> **Extracted page text data**:
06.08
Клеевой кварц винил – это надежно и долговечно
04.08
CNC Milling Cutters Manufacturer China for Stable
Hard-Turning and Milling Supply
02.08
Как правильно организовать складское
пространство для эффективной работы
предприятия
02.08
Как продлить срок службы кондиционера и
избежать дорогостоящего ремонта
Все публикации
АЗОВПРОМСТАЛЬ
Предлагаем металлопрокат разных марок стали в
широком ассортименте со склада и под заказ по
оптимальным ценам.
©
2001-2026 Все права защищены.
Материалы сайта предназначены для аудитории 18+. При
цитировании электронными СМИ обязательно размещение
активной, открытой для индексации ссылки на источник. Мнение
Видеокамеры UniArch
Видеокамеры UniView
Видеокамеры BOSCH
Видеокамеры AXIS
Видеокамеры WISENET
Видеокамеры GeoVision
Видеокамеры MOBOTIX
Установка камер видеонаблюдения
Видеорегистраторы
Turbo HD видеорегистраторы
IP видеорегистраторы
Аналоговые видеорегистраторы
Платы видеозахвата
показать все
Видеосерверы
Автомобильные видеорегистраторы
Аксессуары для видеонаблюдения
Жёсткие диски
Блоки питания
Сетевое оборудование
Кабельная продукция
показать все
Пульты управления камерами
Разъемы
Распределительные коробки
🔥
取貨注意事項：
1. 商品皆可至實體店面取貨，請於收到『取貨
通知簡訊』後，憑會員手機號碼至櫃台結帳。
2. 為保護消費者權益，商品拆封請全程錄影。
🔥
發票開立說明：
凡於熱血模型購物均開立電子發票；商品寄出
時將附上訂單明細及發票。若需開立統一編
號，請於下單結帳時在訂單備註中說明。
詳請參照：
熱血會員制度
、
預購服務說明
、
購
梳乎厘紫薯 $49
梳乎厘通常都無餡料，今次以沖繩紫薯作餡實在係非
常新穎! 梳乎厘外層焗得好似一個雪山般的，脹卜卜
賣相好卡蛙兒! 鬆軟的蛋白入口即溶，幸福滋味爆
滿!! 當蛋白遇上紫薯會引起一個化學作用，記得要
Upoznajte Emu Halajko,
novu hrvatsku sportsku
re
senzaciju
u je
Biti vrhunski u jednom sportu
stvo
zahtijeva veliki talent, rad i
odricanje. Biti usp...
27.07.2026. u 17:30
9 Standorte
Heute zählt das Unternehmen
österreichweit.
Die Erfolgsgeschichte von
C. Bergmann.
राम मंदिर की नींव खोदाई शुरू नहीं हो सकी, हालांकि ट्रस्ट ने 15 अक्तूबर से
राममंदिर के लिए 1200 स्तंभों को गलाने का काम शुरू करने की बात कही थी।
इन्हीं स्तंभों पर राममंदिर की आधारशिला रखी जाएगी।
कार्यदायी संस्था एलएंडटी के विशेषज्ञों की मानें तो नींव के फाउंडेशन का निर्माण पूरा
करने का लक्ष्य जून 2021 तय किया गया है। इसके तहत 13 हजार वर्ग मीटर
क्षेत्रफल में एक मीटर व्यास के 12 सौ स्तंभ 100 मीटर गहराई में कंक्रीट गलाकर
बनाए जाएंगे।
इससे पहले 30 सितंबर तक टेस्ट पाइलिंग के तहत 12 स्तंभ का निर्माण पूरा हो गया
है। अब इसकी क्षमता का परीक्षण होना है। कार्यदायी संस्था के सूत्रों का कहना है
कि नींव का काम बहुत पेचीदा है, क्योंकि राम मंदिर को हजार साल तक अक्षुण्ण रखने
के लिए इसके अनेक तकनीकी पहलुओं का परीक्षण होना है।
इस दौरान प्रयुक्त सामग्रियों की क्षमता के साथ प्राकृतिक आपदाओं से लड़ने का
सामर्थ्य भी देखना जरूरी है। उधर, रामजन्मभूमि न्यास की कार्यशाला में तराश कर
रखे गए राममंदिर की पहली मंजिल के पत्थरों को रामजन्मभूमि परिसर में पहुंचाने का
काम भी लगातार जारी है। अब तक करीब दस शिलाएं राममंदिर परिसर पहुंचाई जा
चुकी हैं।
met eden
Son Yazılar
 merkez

> **YOUR TASK**: Begin with the line that contains "है। अब इसकी" and print each line exactly until the data ends, including the last line.

> **SOLVED PROBLEM**:
है। अब इसकी क्षमता का परीक्षण होना है। कार्यदायी संस्था के सूत्रों का कहना है
कि नींव का काम बहुत पेचीदा है, क्योंकि राम मंदिर को हजार साल तक अक्षुण्ण रखने
के लिए इसके अनेक तकनीकी पहलुओं का परीक्षण होना है।
इस दौरान प्रयुक्त सामग्रियों की क्षमता के साथ प्राकृतिक आपदाओं से लड़ने का
सामर्थ्य भी देखना जरूरी है। उधर, रामजन्मभूमि न्यास की कार्यशाला में तराश कर
रखे गए राममंदिर की पहली मंजिल के पत्थरों को रामजन्मभूमि परिसर में पहुंचाने का
काम भी लगातार जारी है। अब तक करीब दस शिलाएं राममंदिर परिसर पहुंचाई जा
चुकी हैं।
met eden
Son Yazılar
 merkez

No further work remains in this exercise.